How can we perform a survival analysis without access to pooled individual-participant data?

Potential solutions

1. Federated analysis

Federated analysis is an approach where a statistical model is trained on data from multiple sources without the data ever leaving its source.

The basic concept is to combine locally analysed data on a central server, consisting of the following steps:

Local Analysis: Each country fits a survival model (e.g., a Cox PH model) on its own local data.
Share Summaries: Each country shares summary information, like model coefficients or aggregate statistics.
Central Aggregation: A central coordinator combines these summaries to build a single, global model.

References:

Lu, C.-L., et al. (2015). “WebDISCO: a web service for distributed cox model learning without patient-level data sharing.” Journal of the American Medical Informatics Association. https://doi.org/10.1093/jamia/ocv083
NORCAN: In NORDCAN, data were analyzed locally in each country, and aggregated data were sent to the International Agency for Research on Cancer (IARC) for comparison.
Lambert, P. C. (2024). “A practical approach to fitting cancer survival models when data can’t move across borders.” Presentation Slides and Codes.

Note

Lambert et al. have outlined a workflow for this topic:

Researcher A (Country A) fits a survival model on their local data. They then share the model output.
Researcher B (Country B) takes this model output from Country A and compares with Country B.

This allows Researcher B to carry out survival standardisation to compare survival across Countries A and B.

2. Meta-analysis

Two-stage meta-analysis is an alternative statistical method for combining results from multiple studies. Here, we can treat the analysis from each institution/country as a separate “study.”:

Stage 1: Each country calculates summary statistics (e.g., hazard ratios and their standard errors) from its local survival data.
Stage 2: These summary statistics are then pooled using meta-analysis techniques to estimate an overall result.

Note

In contrast to two-stage meta-analysis, one-stage meta-analysis meta-analysis on pooled individual-level data is not feasible, as it still requires all the data to be in one place.

References:

One-stage meta-analysis: Riley, R. D., et al. (2010). “Meta-analysis of individual participant data: rationale, conduct, and reporting.” BMJ. https://doi.org/10.1136/bmj.c221
Two-stage meta-analysis: FIXME

3. Synthetic data generation

An alternative to sharing model results is to share synthetic data. In this approach, each institution generates an artificial dataset that mimics the statistical properties of the real patient data without containing any actual patient information.

References:

Colleagues from Cancer Registry of Norway were developing this approach as well.
Rollo, A., et al. (2024). “SYNDSURV: A simple framework for survival analysis with data distributed across multiple institutions.” Computers in Biology and Medicine. https://doi.org/10.1016/j.compbiomed.2024.108288

Note

A generative Bayesian Network can be used to create synthetic time-to-event data. These synthetic data can then be safely shared and pooled centrally for analysis, providing a privacy-preserving alternative to federated analysis.
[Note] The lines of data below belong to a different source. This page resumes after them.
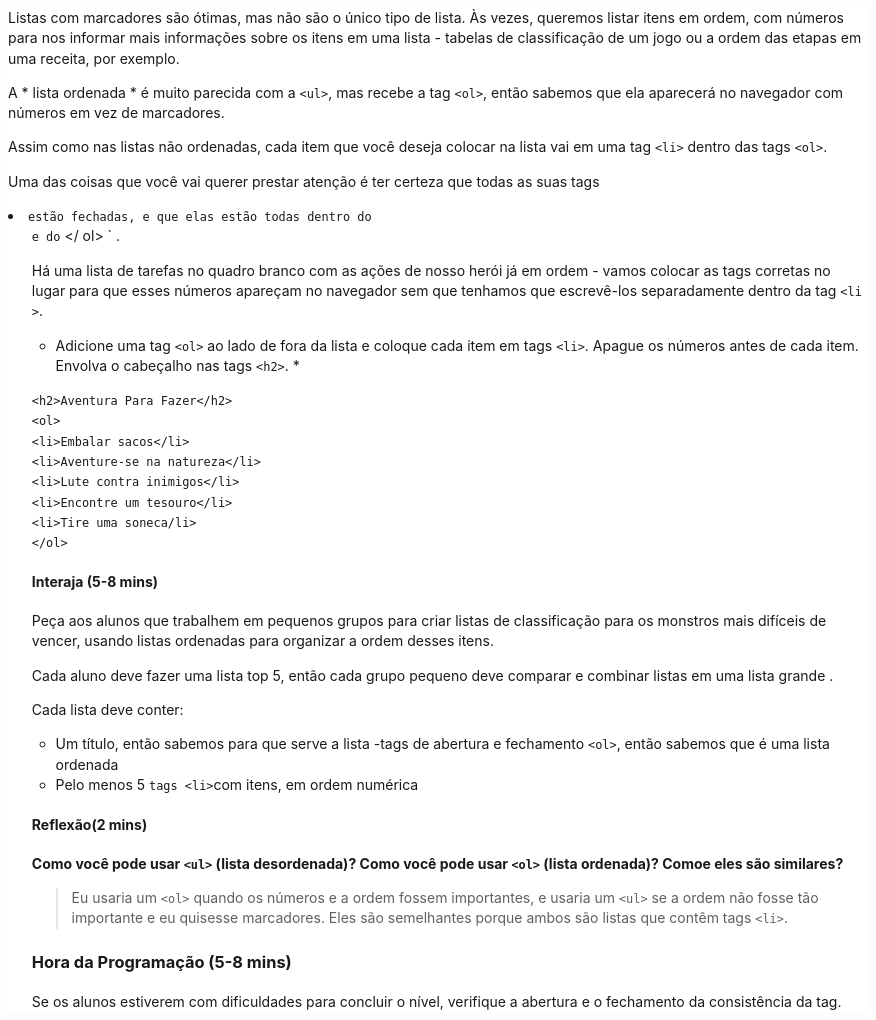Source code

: Listas com marcadores são ótimas, mas não são o único tipo de lista. Às vezes, queremos listar itens em ordem, com números para nos informar mais informações sobre os itens em uma lista - tabelas de classificação de um jogo ou a ordem das etapas em uma receita, por exemplo.

A * lista ordenada * é muito parecida com a `<ul>`, mas recebe a tag `<ol>`, então sabemos que ela aparecerá no navegador com números em vez de marcadores.

Assim como nas listas não ordenadas, cada item que você deseja colocar na lista vai em uma tag `<li>` dentro das tags `<ol>`.

Uma das coisas que você vai querer prestar atenção é ter certeza que todas as suas tags <li> `estão fechadas, e que elas estão todas dentro do` <ol> `e do` </ ol> ` .

Há uma lista de tarefas no quadro branco com as ações de nosso herói já em ordem - vamos colocar as tags corretas no lugar para que esses números apareçam no navegador sem que tenhamos que escrevê-los separadamente dentro da tag `<li>`.

* Adicione uma tag `<ol>` ao lado de fora da lista e coloque cada item em tags `<li>`. Apague os números antes de cada item. Envolva o cabeçalho nas tags `<h2>`. *

```
<h2>Aventura Para Fazer</h2>
<ol>
<li>Embalar sacos</li>
<li>Aventure-se na natureza</li>
<li>Lute contra inimigos</li>
<li>Encontre um tesouro</li>
<li>Tire uma soneca/li>
</ol>
```

#### Interaja (5-8 mins)


Peça aos alunos que trabalhem em pequenos grupos para criar listas de classificação para os monstros mais difíceis de vencer, usando listas ordenadas para organizar a ordem desses itens.

Cada aluno deve fazer uma lista top 5, então cada grupo pequeno deve comparar e combinar listas em uma lista grande .

Cada lista deve conter:
- Um título, então sabemos para que serve a lista
-tags de abertura e fechamento `<ol>`, então sabemos que é uma lista ordenada
- Pelo menos 5 `tags <li>`com itens, em ordem numérica



#### Reflexão(2 mins)

**Como você pode usar `<ul>` (lista desordenada)? Como você pode usar  `<ol>` (lista ordenada)? Comoe eles são similares?**
> Eu usaria um `<ol>` quando os números e a ordem fossem importantes, e usaria um `<ul>` se a ordem não fosse tão importante e eu quisesse marcadores. Eles são semelhantes porque ambos são listas que contêm tags `<li>`.

### Hora da Programação (5-8 mins)

Se os alunos estiverem com dificuldades para concluir o nível, verifique a abertura e o fechamento da consistência da tag.
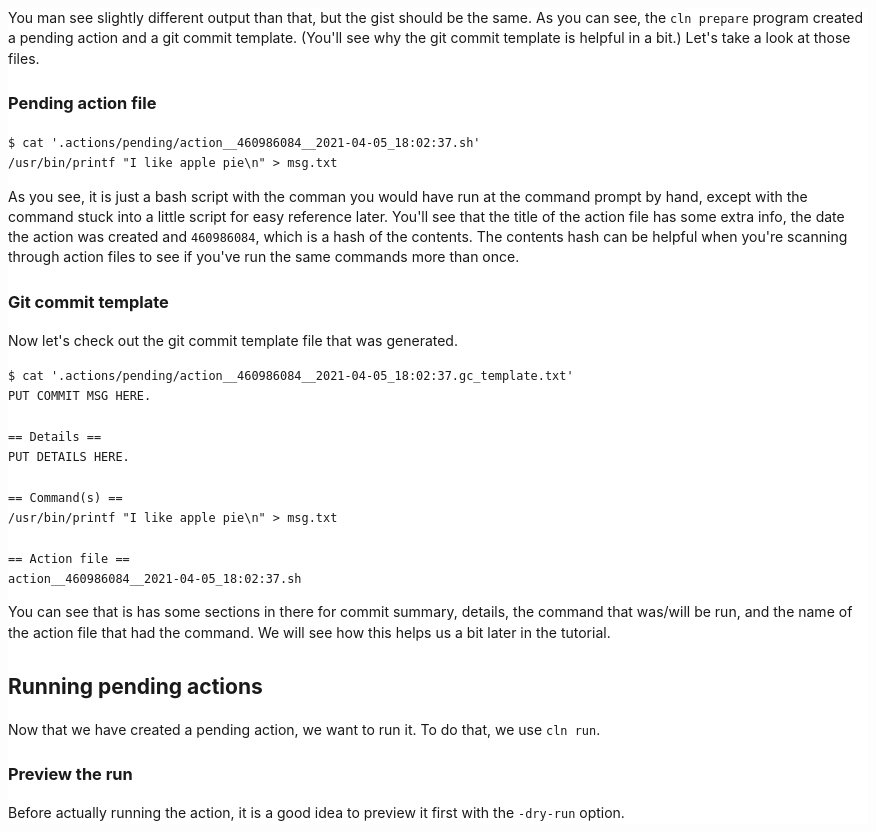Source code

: You man see slightly different output than that, but the gist should
be the same.  As you can see, the `cln prepare` program created a
pending action and a git commit template.  (You'll see why the git
commit template is helpful in a bit.)  Let's take a look at those
files.

### Pending action file

```
$ cat '.actions/pending/action__460986084__2021-04-05_18:02:37.sh'
/usr/bin/printf "I like apple pie\n" > msg.txt
```

As you see, it is just a bash script with the comman you would have
run at the command prompt by hand, except with the command stuck into
a little script for easy reference later.  You'll see that the title
of the action file has some extra info, the date the action was
created and `460986084`, which is a hash of the contents.  The
contents hash can be helpful when you're scanning through action files
to see if you've run the same commands more than once.

### Git commit template

Now let's check out the git commit template file that was generated.

```
$ cat '.actions/pending/action__460986084__2021-04-05_18:02:37.gc_template.txt'
PUT COMMIT MSG HERE.

== Details ==
PUT DETAILS HERE.

== Command(s) ==
/usr/bin/printf "I like apple pie\n" > msg.txt

== Action file ==
action__460986084__2021-04-05_18:02:37.sh
```

You can see that is has some sections in there for commit summary,
details, the command that was/will be run, and the name of the action
file that had the command.  We will see how this helps us a bit later
in the tutorial.

## Running pending actions

Now that we have created a pending action, we want to run it.  To do
that, we use `cln run`.

### Preview the run

Before actually running the action, it is a good idea to preview it
first with the `-dry-run` option.
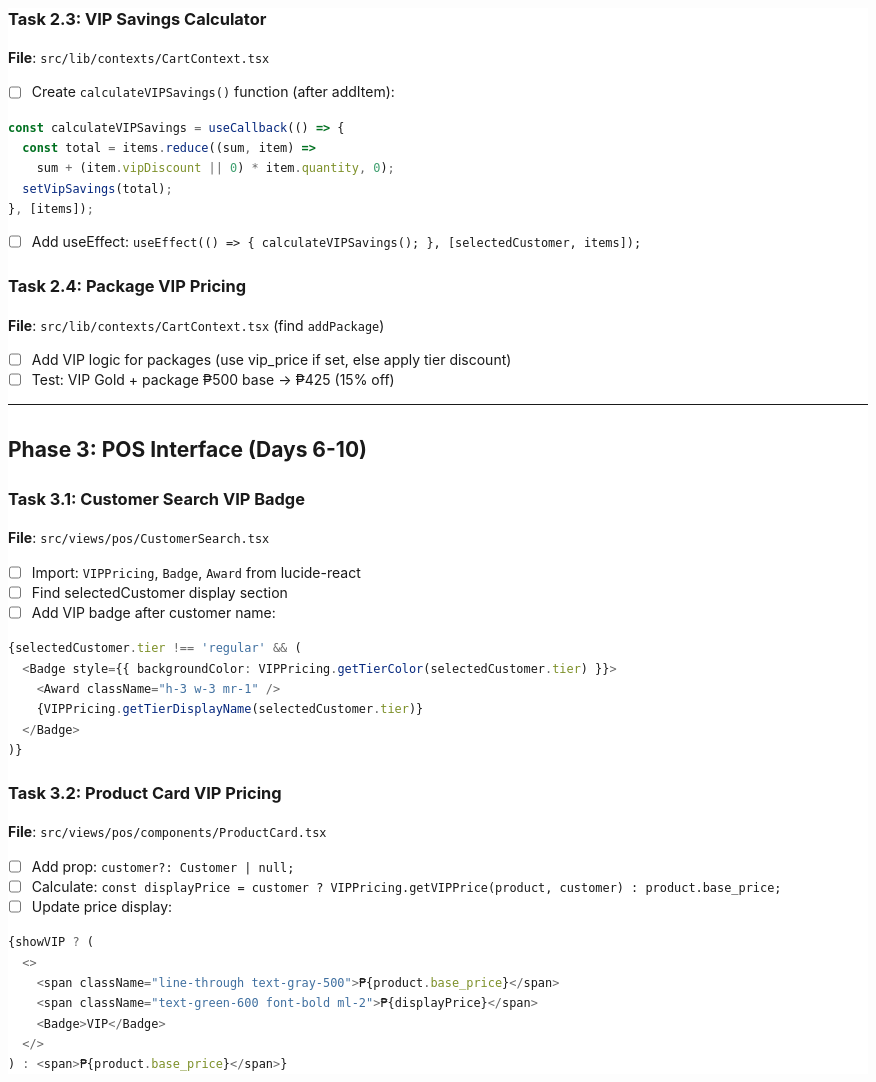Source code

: ### Task 2.3: VIP Savings Calculator
**File**: `src/lib/contexts/CartContext.tsx`

- [ ] Create `calculateVIPSavings()` function (after addItem):
```typescript
const calculateVIPSavings = useCallback(() => {
  const total = items.reduce((sum, item) => 
    sum + (item.vipDiscount || 0) * item.quantity, 0);
  setVipSavings(total);
}, [items]);
```
- [ ] Add useEffect: `useEffect(() => { calculateVIPSavings(); }, [selectedCustomer, items]);`

### Task 2.4: Package VIP Pricing
**File**: `src/lib/contexts/CartContext.tsx` (find `addPackage`)

- [ ] Add VIP logic for packages (use vip_price if set, else apply tier discount)
- [ ] Test: VIP Gold + package ₱500 base → ₱425 (15% off)

---

## Phase 3: POS Interface (Days 6-10)

### Task 3.1: Customer Search VIP Badge
**File**: `src/views/pos/CustomerSearch.tsx`

- [ ] Import: `VIPPricing`, `Badge`, `Award` from lucide-react
- [ ] Find selectedCustomer display section
- [ ] Add VIP badge after customer name:
```typescript
{selectedCustomer.tier !== 'regular' && (
  <Badge style={{ backgroundColor: VIPPricing.getTierColor(selectedCustomer.tier) }}>
    <Award className="h-3 w-3 mr-1" />
    {VIPPricing.getTierDisplayName(selectedCustomer.tier)}
  </Badge>
)}
```

### Task 3.2: Product Card VIP Pricing
**File**: `src/views/pos/components/ProductCard.tsx`

- [ ] Add prop: `customer?: Customer | null;`
- [ ] Calculate: `const displayPrice = customer ? VIPPricing.getVIPPrice(product, customer) : product.base_price;`
- [ ] Update price display:
```typescript
{showVIP ? (
  <>
    <span className="line-through text-gray-500">₱{product.base_price}</span>
    <span className="text-green-600 font-bold ml-2">₱{displayPrice}</span>
    <Badge>VIP</Badge>
  </>
) : <span>₱{product.base_price}</span>}
```
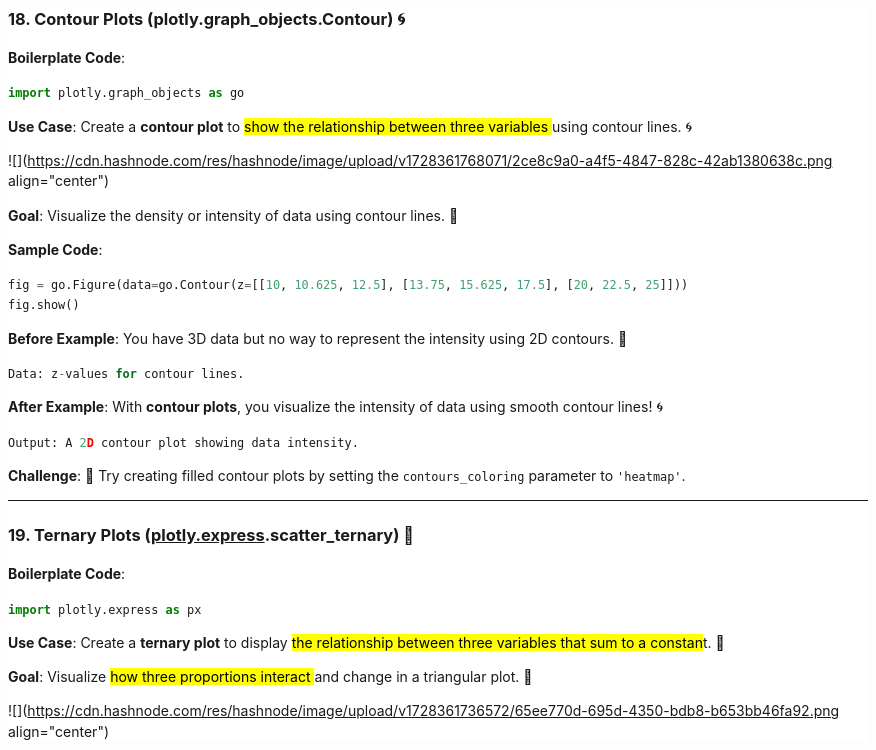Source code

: ### 18\. **Contour Plots (plotly.graph\_objects.Contour)** 🌀

**Boilerplate Code**:

```python
import plotly.graph_objects as go
```

**Use Case**: Create a **contour plot** to <mark>show the relationship between three variables </mark> using contour lines. 🌀

![](https://cdn.hashnode.com/res/hashnode/image/upload/v1728361768071/2ce8c9a0-a4f5-4847-828c-42ab1380638c.png align="center")

  

**Goal**: Visualize the density or intensity of data using contour lines. 🎯

**Sample Code**:

```python
fig = go.Figure(data=go.Contour(z=[[10, 10.625, 12.5], [13.75, 15.625, 17.5], [20, 22.5, 25]]))
fig.show()
```

**Before Example**: You have 3D data but no way to represent the intensity using 2D contours. 🤔

```python
Data: z-values for contour lines.
```

**After Example**: With **contour plots**, you visualize the intensity of data using smooth contour lines! 🌀

```python
Output: A 2D contour plot showing data intensity.
```

**Challenge**: 🌟 Try creating filled contour plots by setting the `contours_coloring` parameter to `'heatmap'`.

---

### 19\. **Ternary Plots (**[**plotly.express**](http://plotly.express)**.scatter\_ternary)** 🔺

**Boilerplate Code**:

```python
import plotly.express as px
```

**Use Case**: Create a **ternary plot** to display <mark>the relationship between three variables that sum to a constan</mark>t. 🔺

**Goal**: Visualize <mark>how three proportions interact </mark> and change in a triangular plot. 🎯

![](https://cdn.hashnode.com/res/hashnode/image/upload/v1728361736572/65ee770d-695d-4350-bdb8-b653bb46fa92.png align="center")

  
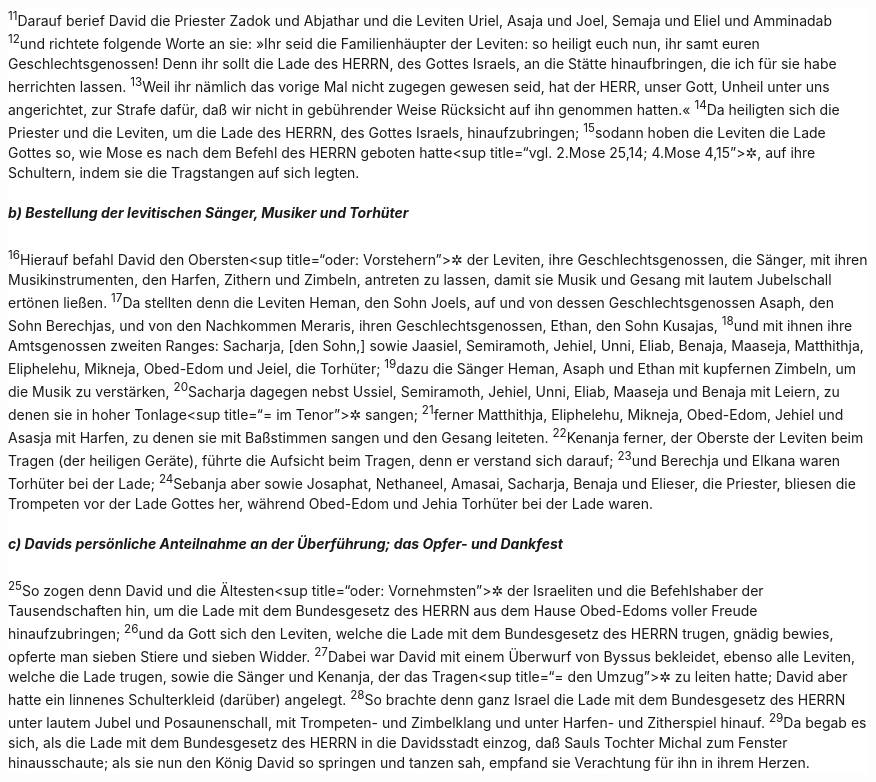 <sup>11</sup>Darauf berief David die Priester Zadok und Abjathar und die Leviten Uriel, Asaja und Joel, Semaja und Eliel und Amminadab
<sup>12</sup>und richtete folgende Worte an sie: »Ihr seid die Familienhäupter der Leviten: so heiligt euch nun, ihr samt euren Geschlechtsgenossen! Denn ihr sollt die Lade des HERRN, des Gottes Israels, an die Stätte hinaufbringen, die ich für sie habe herrichten lassen.
<sup>13</sup>Weil ihr nämlich das vorige Mal nicht zugegen gewesen seid, hat der HERR, unser Gott, Unheil unter uns angerichtet, zur Strafe dafür, daß wir nicht in gebührender Weise Rücksicht auf ihn genommen hatten.«
<sup>14</sup>Da heiligten sich die Priester und die Leviten, um die Lade des HERRN, des Gottes Israels, hinaufzubringen;
<sup>15</sup>sodann hoben die Leviten die Lade Gottes so, wie Mose es nach dem Befehl des HERRN geboten hatte<sup title=“vgl. 2.Mose 25,14; 4.Mose 4,15”>&#x2732;</sup>, auf ihre Schultern, indem sie die Tragstangen auf sich legten.

##### b) Bestellung der levitischen Sänger, Musiker und Torhüter

<sup>16</sup>Hierauf befahl David den Obersten<sup title=“oder: Vorstehern”>&#x2732;</sup> der Leviten, ihre Geschlechtsgenossen, die Sänger, mit ihren Musikinstrumenten, den Harfen, Zithern und Zimbeln, antreten zu lassen, damit sie Musik und Gesang mit lautem Jubelschall ertönen ließen.
<sup>17</sup>Da stellten denn die Leviten Heman, den Sohn Joels, auf und von dessen Geschlechtsgenossen Asaph, den Sohn Berechjas, und von den Nachkommen Meraris, ihren Geschlechtsgenossen, Ethan, den Sohn Kusajas,
<sup>18</sup>und mit ihnen ihre Amtsgenossen zweiten Ranges: Sacharja, [den Sohn,] sowie Jaasiel, Semiramoth, Jehiel, Unni, Eliab, Benaja, Maaseja, Matthithja, Eliphelehu, Mikneja, Obed-Edom und Jeiel, die Torhüter;
<sup>19</sup>dazu die Sänger Heman, Asaph und Ethan mit kupfernen Zimbeln, um die Musik zu verstärken,
<sup>20</sup>Sacharja dagegen nebst Ussiel, Semiramoth, Jehiel, Unni, Eliab, Maaseja und Benaja mit Leiern, zu denen sie in hoher Tonlage<sup title=“= im Tenor”>&#x2732;</sup> sangen;
<sup>21</sup>ferner Matthithja, Eliphelehu, Mikneja, Obed-Edom, Jehiel und Asasja mit Harfen, zu denen sie mit Baßstimmen sangen und den Gesang leiteten.
<sup>22</sup>Kenanja ferner, der Oberste der Leviten beim Tragen (der heiligen Geräte), führte die Aufsicht beim Tragen, denn er verstand sich darauf;
<sup>23</sup>und Berechja und Elkana waren Torhüter bei der Lade;
<sup>24</sup>Sebanja aber sowie Josaphat, Nethaneel, Amasai, Sacharja, Benaja und Elieser, die Priester, bliesen die Trompeten vor der Lade Gottes her, während Obed-Edom und Jehia Torhüter bei der Lade waren.

##### c) Davids persönliche Anteilnahme an der Überführung; das Opfer- und Dankfest

<sup>25</sup>So zogen denn David und die Ältesten<sup title=“oder: Vornehmsten”>&#x2732;</sup> der Israeliten und die Befehlshaber der Tausendschaften hin, um die Lade mit dem Bundesgesetz des HERRN aus dem Hause Obed-Edoms voller Freude hinaufzubringen;
<sup>26</sup>und da Gott sich den Leviten, welche die Lade mit dem Bundesgesetz des HERRN trugen, gnädig bewies, opferte man sieben Stiere und sieben Widder.
<sup>27</sup>Dabei war David mit einem Überwurf von Byssus bekleidet, ebenso alle Leviten, welche die Lade trugen, sowie die Sänger und Kenanja, der das Tragen<sup title=“= den Umzug”>&#x2732;</sup> zu leiten hatte; David aber hatte ein linnenes Schulterkleid (darüber) angelegt.
<sup>28</sup>So brachte denn ganz Israel die Lade mit dem Bundesgesetz des HERRN unter lautem Jubel und Posaunenschall, mit Trompeten- und Zimbelklang und unter Harfen- und Zitherspiel hinauf.
<sup>29</sup>Da begab es sich, als die Lade mit dem Bundesgesetz des HERRN in die Davidsstadt einzog, daß Sauls Tochter Michal zum Fenster hinausschaute; als sie nun den König David so springen und tanzen sah, empfand sie Verachtung für ihn in ihrem Herzen.
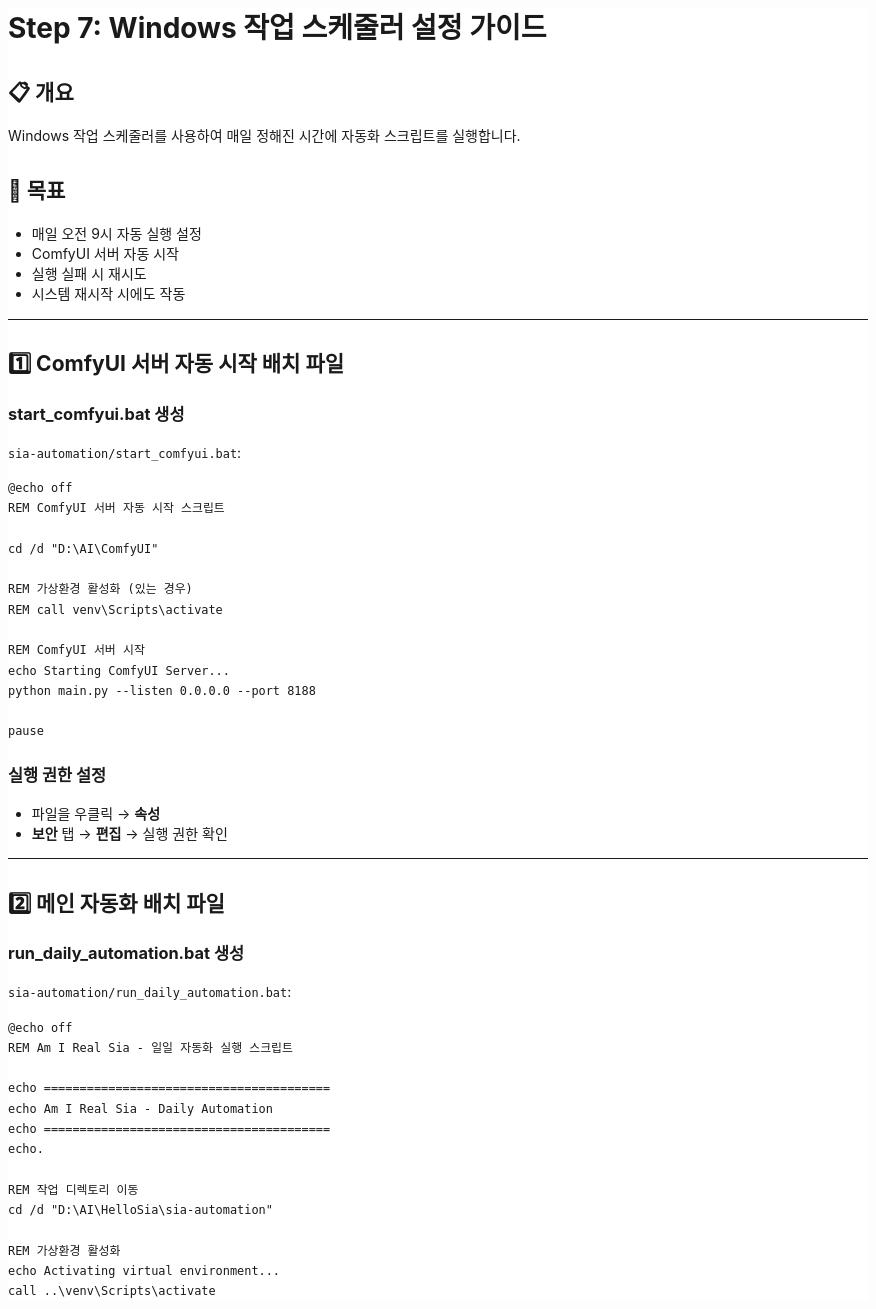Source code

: # Step 7: Windows 작업 스케줄러 설정 가이드

## 📋 개요
Windows 작업 스케줄러를 사용하여 매일 정해진 시간에 자동화 스크립트를 실행합니다.

## 🎯 목표
- 매일 오전 9시 자동 실행 설정
- ComfyUI 서버 자동 시작
- 실행 실패 시 재시도
- 시스템 재시작 시에도 작동

---

## 1️⃣ ComfyUI 서버 자동 시작 배치 파일

### start_comfyui.bat 생성
`sia-automation/start_comfyui.bat`:

```batch
@echo off
REM ComfyUI 서버 자동 시작 스크립트

cd /d "D:\AI\ComfyUI"

REM 가상환경 활성화 (있는 경우)
REM call venv\Scripts\activate

REM ComfyUI 서버 시작
echo Starting ComfyUI Server...
python main.py --listen 0.0.0.0 --port 8188

pause
```

### 실행 권한 설정
- 파일을 우클릭 → **속성**
- **보안** 탭 → **편집** → 실행 권한 확인

---

## 2️⃣ 메인 자동화 배치 파일

### run_daily_automation.bat 생성
`sia-automation/run_daily_automation.bat`:

```batch
@echo off
REM Am I Real Sia - 일일 자동화 실행 스크립트

echo ========================================
echo Am I Real Sia - Daily Automation
echo ========================================
echo.

REM 작업 디렉토리 이동
cd /d "D:\AI\HelloSia\sia-automation"

REM 가상환경 활성화
echo Activating virtual environment...
call ..\venv\Scripts\activate

```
4. Aggregate data analysis

When individual-level data cannot be shared, one can use aggregate data (e.g., summary statistics) from each institution/country and perform survival analysis based on the summary statistics.

References FIXME

Summary table

The table below compares different solutions described above when individual-participant data (IPD) cannot be shared across institutions/countries.

Characteristics	Pooled IPD (Ideal world)	1. Federated analysis	2. Two-stage meta-analysis	3. Synthetic data generation	4. Aggregate data analysis
Required all IPD at one place	Yes	No	No	No (Only synthetic data shared)	No (Only aggregate counts shared)
Analysis level	Centralized, on combined IPD.	Model fitting locally; centralized aggregation of model summaries.	Local calculation of summary statistics; central pooling the results.	Centralized, on combined synthetic data.	Centralized, on pooled event and person time counts.
Facility Requirement	Low (statistical software)	High (Central coordination server)	Low (statistical software)	Medium (Data generating process + statistical software)	Low (statistical software)
Advantage	Maximum statistical power and flexibility. No info loss.	Preserves data privacy by sharing only model parameters/gradients	Simple, well-established approach	Synthetic data can be pooled freely and preserving power	Preserves data privacy + may approximate results from IPD
Disadvantage	Legally infeasible due to data privacy	Requires specialized software. Complex coordination.	Less flexible. Allowing report HR but more complicated to pool K-M curves	Requires validated methods for data generation with each country’s approval	Information loss from grouping. Small numbers may still not allowed to be reported.